EmComm should be considered a method of operating, not an activity. The method can be used to perform a service for an agency or it can be used just to keep up our skills of self-sufficient operations.

We shouldn't think of EmComm as ARES or RACES or SKYWARN. Those are groups that use EmComm methods, but isn't EmComm also just a guy who decided to set up a battery-powered station just to see what he could do in that sort of situation?

EmComm folks have all sorts of reasons for being involved with this aspect of amateur radio. For some it's a formal thing: official affiliation, official ID card, official SKYWARN logo, etc. For others it's just a challenge to see what they can do off the grid and with parts they had in the garage.

As for the training and background checks: those are requirements of the served agencies, so many groups that offer services to those agencies require the training and checks to be listed as a deployable volunteer. It's the agencies driving it, not ARES or the ARRL.

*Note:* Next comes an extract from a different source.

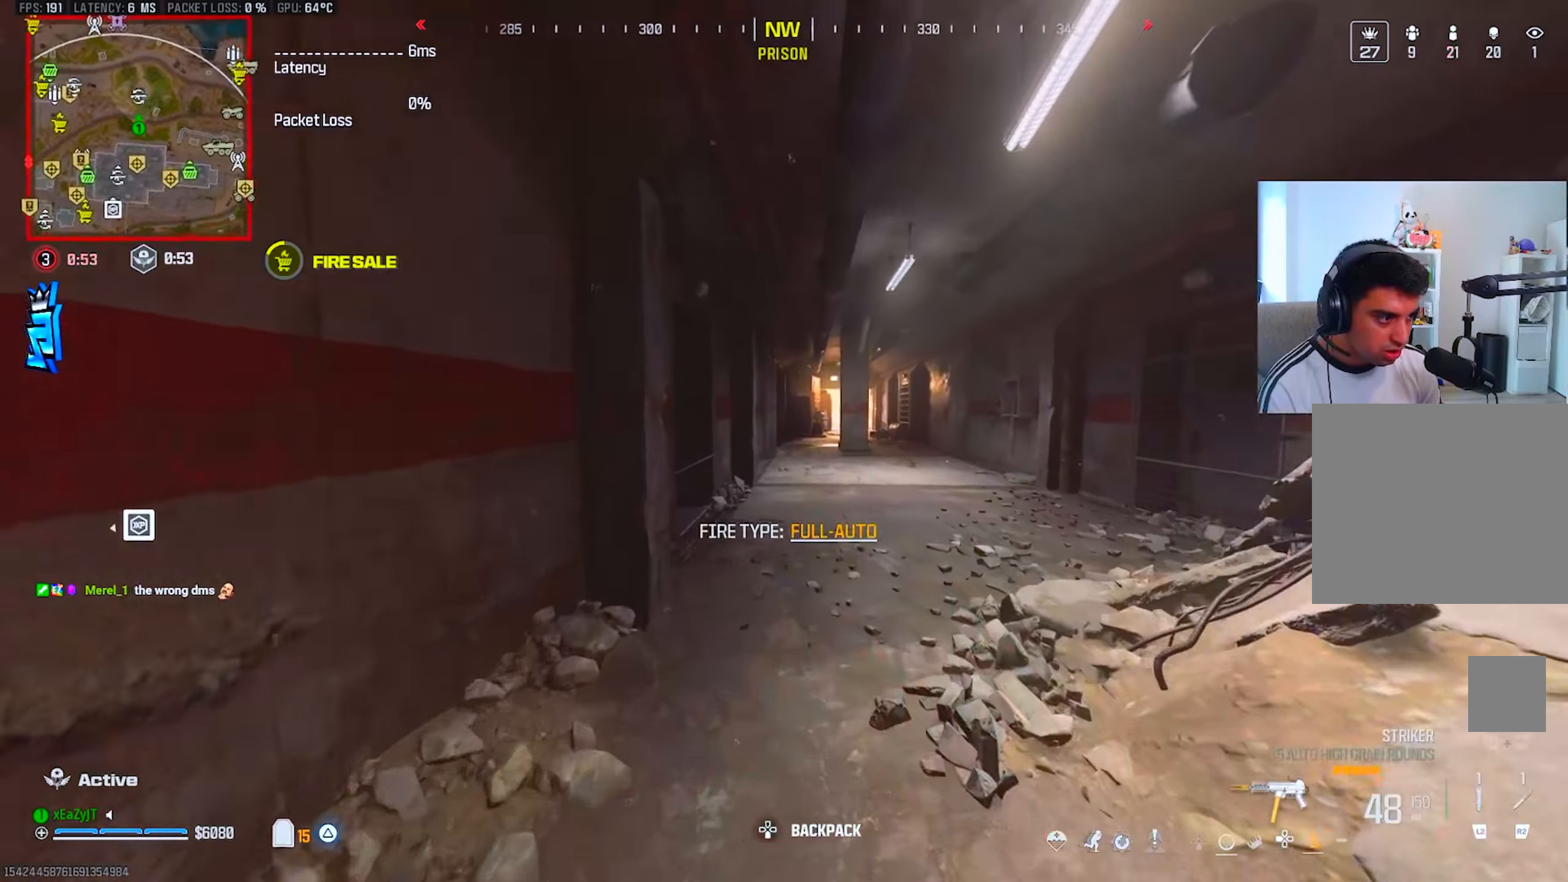
{"buttons": [], "left_stick": "up-right", "right_stick": "center", "events": [[67, "L3", "up"], [117, "right_stick", "center"], [150, "CIRCLE", "down"], [217, "CIRCLE", "up"], [284, "right_stick", "left"], [334, "left_stick", "up-right"], [367, "right_stick", "center"]]}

The Department of Homeland Security and FEMA require NIMS and ICS training of all agencies that wish to participate in federal assistance programs. Perhaps it makes us uncomfortable but it makes sense. One of the biggest communications failures of 9/11 wasn't the elimination of the grid but the inability of multiple organizations to effectively communicate due to lack of technical interoperability and difference in radio lingo. Homeland Security Presidential Directives 5 & 8 were established to help address those issues, among many others.

Effective mitigation of an incident requires that all those participating be operating under the same umbrella, with the same incident action plan. The only way to ensure that is to have a singular system (the National Incident Management System) with a singular command structure (Incident Command System). This includes communications so, amateur radio operators who wish to volunteer their services to assist agencies need to have that training. The same holds true for people who want to volunteer as firefighters, EMTs, hospital workers, disaster assistance workers, etc.

If a ham doesn't want to go through that training, fine. He or she can still be involved in EmComm and is still a valuable resource. Shunning hams who dig EmComm just because they aren't affiliated with an ARES group or just because they don't understand message handling or NVIS is just unfriendly.

No ham is "more EmComm" than another just because he has  completed FEMA's Independent Study courses and passed a background check.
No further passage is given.